[[ Data for review open ]]
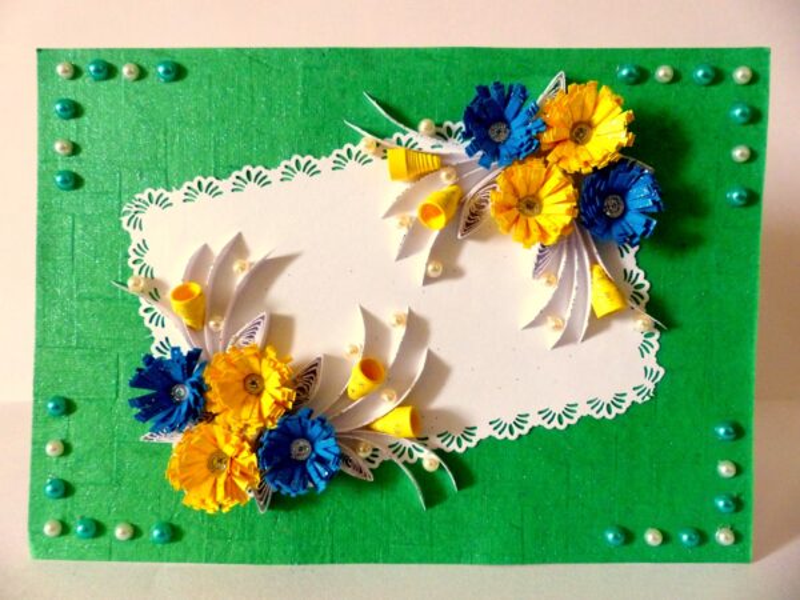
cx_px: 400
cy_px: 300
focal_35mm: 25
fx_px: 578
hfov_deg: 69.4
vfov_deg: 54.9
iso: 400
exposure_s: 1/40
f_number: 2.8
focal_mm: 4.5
[[ Data for review closed ]]
How to complete this task → Could you retype every record above exactly, leaving the pictures out?

Result below →
cx_px: 400
cy_px: 300
focal_35mm: 25
fx_px: 578
hfov_deg: 69.4
vfov_deg: 54.9
iso: 400
exposure_s: 1/40
f_number: 2.8
focal_mm: 4.5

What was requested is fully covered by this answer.